Enfin, quand le sous-jacent pénal n'implique aucun flux financier (ex. défaut de convocation ou de tenue d'assemblée générale), il n'a besoin de le déclarer qu'au procureur de la République et pas à Tracfin.

Une obligation de vigilance imposée aux professionnels

Les champs potentiels de la déclaration de soupçon sont limitativement énoncés par le code monétaire et financier (CMF). Les déclarants (experts-comptables, commissaires aux comptes, avocats, notaires, banquiers, assureurs, etc.) doivent signaler les opérations portant sur les thématiques suivantes :
- Les sommes ou opérations portant sur des sommes dont ils savent, soupçonnent ou ont de bonnes raisons de soupçonner qu'elles proviennent d'une infraction passible d'une peine privative de liberté supérieure ou égale à un an (article L 561-151 du CMF).

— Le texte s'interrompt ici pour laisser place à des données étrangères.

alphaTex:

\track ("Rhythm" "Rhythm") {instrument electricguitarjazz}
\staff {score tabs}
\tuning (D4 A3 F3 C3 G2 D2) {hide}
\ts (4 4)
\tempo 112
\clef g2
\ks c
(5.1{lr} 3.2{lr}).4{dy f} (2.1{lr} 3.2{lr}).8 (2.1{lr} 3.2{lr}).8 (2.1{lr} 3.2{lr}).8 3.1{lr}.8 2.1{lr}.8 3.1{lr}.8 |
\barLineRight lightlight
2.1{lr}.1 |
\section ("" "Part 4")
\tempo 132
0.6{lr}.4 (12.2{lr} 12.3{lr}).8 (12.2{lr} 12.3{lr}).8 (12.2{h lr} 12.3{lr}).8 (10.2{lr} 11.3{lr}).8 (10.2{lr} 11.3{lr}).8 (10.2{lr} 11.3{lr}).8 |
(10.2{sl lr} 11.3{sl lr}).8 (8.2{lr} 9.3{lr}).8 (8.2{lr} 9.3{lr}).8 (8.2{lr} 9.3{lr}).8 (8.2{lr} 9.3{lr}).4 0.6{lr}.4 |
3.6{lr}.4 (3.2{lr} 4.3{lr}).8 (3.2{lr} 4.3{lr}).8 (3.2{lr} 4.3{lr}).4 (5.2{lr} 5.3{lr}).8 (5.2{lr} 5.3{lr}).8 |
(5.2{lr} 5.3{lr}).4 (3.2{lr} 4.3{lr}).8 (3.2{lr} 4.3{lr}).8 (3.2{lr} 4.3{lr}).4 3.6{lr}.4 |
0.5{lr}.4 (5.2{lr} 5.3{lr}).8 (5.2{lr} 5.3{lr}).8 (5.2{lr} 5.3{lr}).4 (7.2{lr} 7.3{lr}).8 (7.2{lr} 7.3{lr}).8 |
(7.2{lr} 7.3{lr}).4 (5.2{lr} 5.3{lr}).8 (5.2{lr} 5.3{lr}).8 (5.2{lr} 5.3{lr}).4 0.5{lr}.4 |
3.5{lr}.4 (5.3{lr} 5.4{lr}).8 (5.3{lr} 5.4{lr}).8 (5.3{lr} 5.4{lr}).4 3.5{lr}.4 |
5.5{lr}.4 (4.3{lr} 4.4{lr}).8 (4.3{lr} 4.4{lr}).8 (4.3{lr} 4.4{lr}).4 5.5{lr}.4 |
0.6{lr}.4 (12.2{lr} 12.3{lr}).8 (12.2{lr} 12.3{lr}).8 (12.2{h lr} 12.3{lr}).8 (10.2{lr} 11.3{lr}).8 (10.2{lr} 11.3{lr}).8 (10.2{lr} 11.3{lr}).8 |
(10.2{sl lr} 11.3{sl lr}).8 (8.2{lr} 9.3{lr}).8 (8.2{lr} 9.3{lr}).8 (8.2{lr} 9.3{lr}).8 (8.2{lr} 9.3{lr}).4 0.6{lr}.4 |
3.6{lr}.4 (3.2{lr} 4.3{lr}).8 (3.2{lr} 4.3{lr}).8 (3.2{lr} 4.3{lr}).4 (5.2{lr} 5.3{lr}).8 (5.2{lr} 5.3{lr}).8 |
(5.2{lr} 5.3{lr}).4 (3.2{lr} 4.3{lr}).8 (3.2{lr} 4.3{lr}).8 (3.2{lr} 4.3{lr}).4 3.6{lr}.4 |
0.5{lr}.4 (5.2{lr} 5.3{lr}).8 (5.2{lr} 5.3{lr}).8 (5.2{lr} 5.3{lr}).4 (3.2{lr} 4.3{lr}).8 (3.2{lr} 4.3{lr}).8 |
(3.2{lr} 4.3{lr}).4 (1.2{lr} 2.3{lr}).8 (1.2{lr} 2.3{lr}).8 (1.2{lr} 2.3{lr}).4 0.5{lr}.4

- Les sommes ou opérations portant sur des sommes dont ils savent, soupçonnent ou ont de bonnes raisons de soupçonner qu'elles proviennent d'une fraude fiscale lorsqu'il y a présence d'au moins un critère défini par décret (article L. 561-15 II du CMF). Parmi les différents points énumérés dans le décret, il apparaît : l'utilisation de sociétés écran, la constatation d'anomalie dans les factures et les bons de commande, la difficulté d'identifier les bénéficiaires effectifs et les liens entre l'origine et la destination des fonds, la réalisation d'une transaction immobilière à un prix manifestement élevé, le transfert de fonds vers un pays étranger suivi de leur rapatriement sous la forme de prêts.
- Les sommes ou opérations portant sur des sommes dont ils savent, soupçonnent ou ont de bonnes raisons de soupçonner qu'elles sont liées au financement du terrorisme.
La déclaration de soupçon peut être réalisée par les professionnels assujettis par voie dématérialisée sur la plateforme sécurisée ERMES.